Not to mention that sometimes popularity of a title online as a hack creates silent revolutions. Take Enterbrain, for example, a Japanese game company known for its RPG Maker titles. Fan-translated and distributed for free online for years. When they saw the great fan following the program and creations made with it had in the English-speaking world, Enterbrain released one of their latest products, RPG Maker XP, in English, for a small fee online, and most of the game developers who used it actually bought it. Some companies decide to remake games depending by how popular they were in the world using the internet as research material.
Regarding the portability argument made by Aipom - are most home consoles portable? Not exactly. Regarding portable-consoles like the GBA and the DS, the portability value may be lost on an emulator, but how many people would buy a console for just, I dunno, one or two games they might be interested in? Every console has its few gems amidst a great sea of trash (though one man's trash is another's treasure). Plus, some consoles are not available in some places, and when it's either importing or emulation, sometimes emulation can be better than importing. Who would spend infernal amounts of cash over a potentially unsafe online transaction to import a console which, after you finish the game a few times, will just sit there and rot unused? Point for thought.

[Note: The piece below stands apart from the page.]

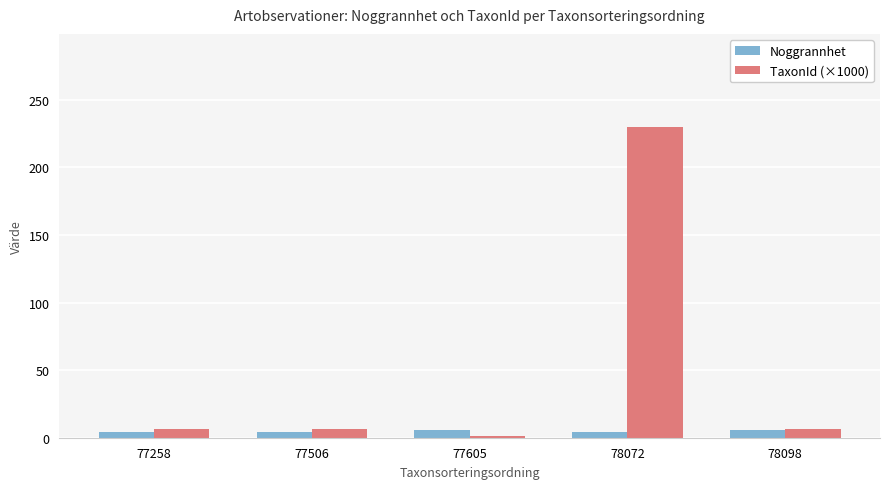

List the series in order of their peak value, highest first.

TaxonId (×1000), Noggrannhet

As for the viruses argument - Many ROM sites are indeed infected with Trojan horses and viruses, but, begging your pardon, downloading ANYTHING online is not risk-free. There will always be crap and viruses online, and if you're not protecting yourself properly, well, you're screwed anyway. Even if you're downloading innocuous, cute fuzzy pink bunnies in wallpaper form. They might be hiding a chest-bursting xenomorphic worm virus. Which will promptly latch onto your face and eat your soul.

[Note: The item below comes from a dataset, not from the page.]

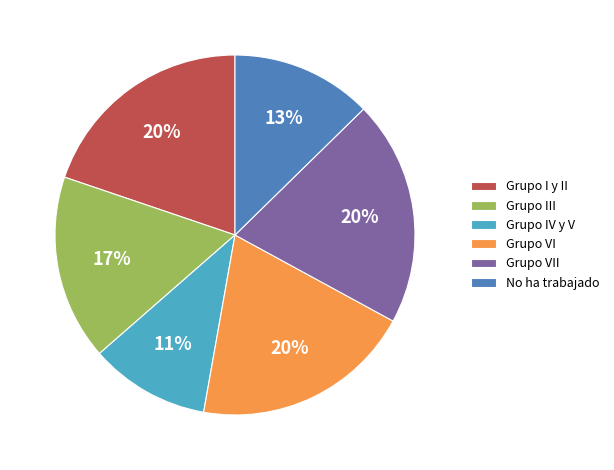

Between No ha trabajado and Grupo VI, which is larger?

Grupo VI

So yeah. What I'm really trying to say here is this. The economy and game makers AREN'T hurt that much because some corporate butter-monster doesn't get paid ridiculous sums of money, ROMs and emulators are not pure evil and they have their place in the world. Maybe newer, contemporary consoles may be a bit eyebrow-raising as far as emulation is concerned nowadays - but in a few years, when these consoles go the way of the dodo (fuzzy, tasty and alas, fatally dead), someone will be very happy that someone preserved these games in a form that allows them to be playable out of their original system (There's a limit to how much you can go with backwards compatibility without weakening a system's overall performance. Sooner or later, the Playstation 7 will not be able to run PS2 titles, the Nintendo Holycrapitsapyramid won't run Gamecube titles, and the HoloScreen Immersive Portable GB3DS will NOT run old Game Boy games) - or in cases of some games that were pure unrefined gold in spite of not being highly popular, preserved them at all.
This is StellarWind Elsydeon, your ROMMUNIST Ranting Shapeshifter, And that's all I have to say about THAT!